Superstition doesn’t help. Don’t touch the server, it will break! Not a good approach, it doesn’t help talking about everything that can go wrong without evidence. Tried to clamp down on this, but it is still a culture issue and needs to be dealt with when things go wrong. No answer, hard when you get spooked by multiple failures. Ultimate answer, return to the evidence, the computer science.

Save money by running stage (test environment) on the production infrastructure. Not a good idea. Accidentally wrote 1 hours worth of financial transactions to stage database.
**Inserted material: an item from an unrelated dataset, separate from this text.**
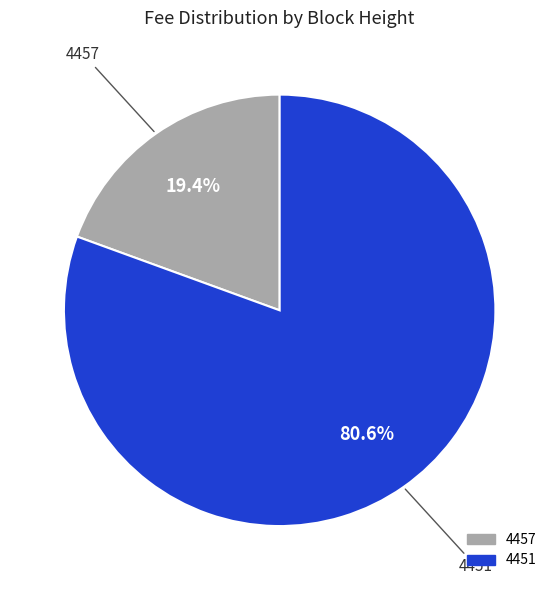

Which category has the smallest portion of the pie?

4457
You will miss something. Inevitably.

SQL code to total donations, and order by country. 5,000,000 rows examined. 794 seconds. Browser typically times out after 300 seconds, if user doesn’t try to reload first. Virtualisation really helped. Change to refresh only every 10 minutes. Cost to make this run in real-time significant.

Distributed work load between physical (best for applications that don’t scale vertically, e.g. database servers) and virtual servers (cheapest option).

All about improving user experience. Reduce Latency. Get around browser limitations. Improve scalability. Easy to forget this and get tied down on the technical issues.

Results: 1 hour down time in 2008. Sustained peak traffic 20.89 Megabits/s.

Donations: 500,000 or A$25,000,000

Good results for charity.

Melbourne cup day, stopped the website. Utilisation goes down significantly.